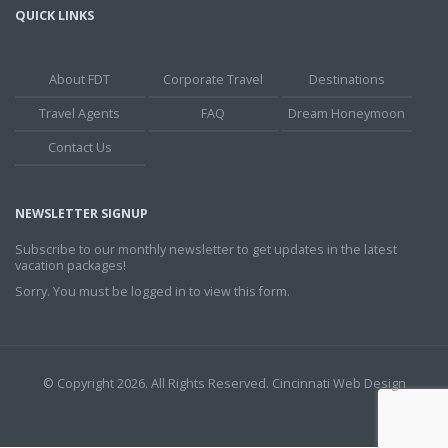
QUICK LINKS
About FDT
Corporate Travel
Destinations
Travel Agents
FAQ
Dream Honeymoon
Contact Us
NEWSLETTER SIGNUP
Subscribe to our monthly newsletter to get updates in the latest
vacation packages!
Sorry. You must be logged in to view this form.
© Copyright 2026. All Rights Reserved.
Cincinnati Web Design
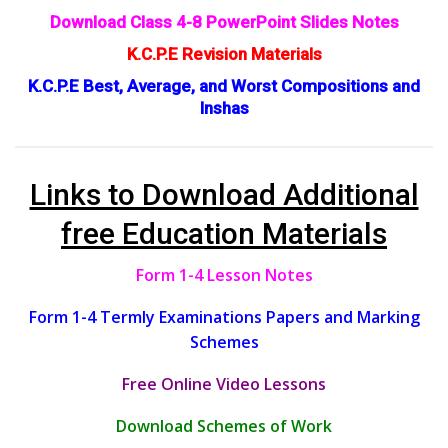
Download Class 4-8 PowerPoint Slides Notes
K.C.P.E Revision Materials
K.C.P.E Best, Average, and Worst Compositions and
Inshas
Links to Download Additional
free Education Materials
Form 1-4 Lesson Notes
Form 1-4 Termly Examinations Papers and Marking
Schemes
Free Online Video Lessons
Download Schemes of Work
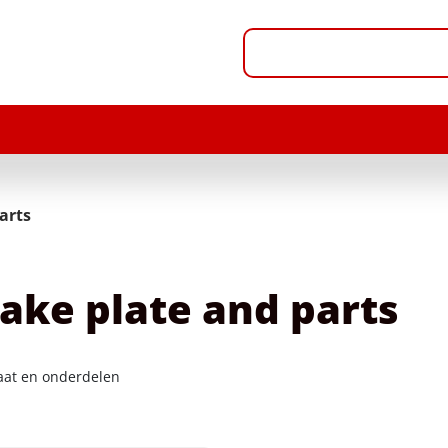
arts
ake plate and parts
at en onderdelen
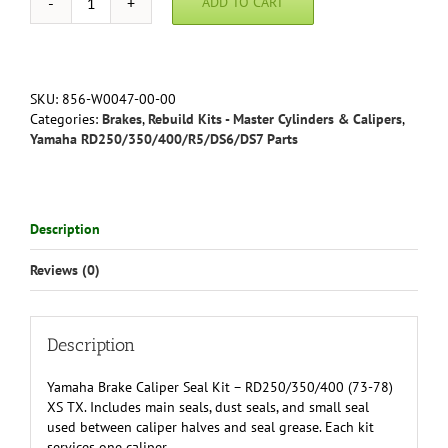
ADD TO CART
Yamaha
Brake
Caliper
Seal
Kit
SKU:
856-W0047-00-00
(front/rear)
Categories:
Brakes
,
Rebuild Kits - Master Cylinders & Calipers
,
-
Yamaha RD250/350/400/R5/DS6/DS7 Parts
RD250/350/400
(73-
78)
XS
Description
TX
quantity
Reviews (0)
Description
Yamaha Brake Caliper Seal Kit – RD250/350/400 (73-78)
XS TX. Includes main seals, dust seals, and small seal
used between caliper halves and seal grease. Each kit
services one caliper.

=====

• [WHAT TO WORK ON] Copy the listing from its first line up to and including the line with "at en onderdelen", putting "Get" in place of every "Download" and keeping everything else the same. Leave the picture lines out.

• [EXPECTED ANSWER]
QUICK LINKS
About FDT
Corporate Travel
Destinations
Travel Agents
FAQ
Dream Honeymoon
Contact Us
NEWSLETTER SIGNUP
Subscribe to our monthly newsletter to get updates in the latest
vacation packages!
Sorry. You must be logged in to view this form.
© Copyright 2026. All Rights Reserved.
Cincinnati Web Design
Get Class 4-8 PowerPoint Slides Notes
K.C.P.E Revision Materials
K.C.P.E Best, Average, and Worst Compositions and
Inshas
Links to Get Additional
free Education Materials
Form 1-4 Lesson Notes
Form 1-4 Termly Examinations Papers and Marking
Schemes
Free Online Video Lessons
Get Schemes of Work
arts
ake plate and parts
at en onderdelen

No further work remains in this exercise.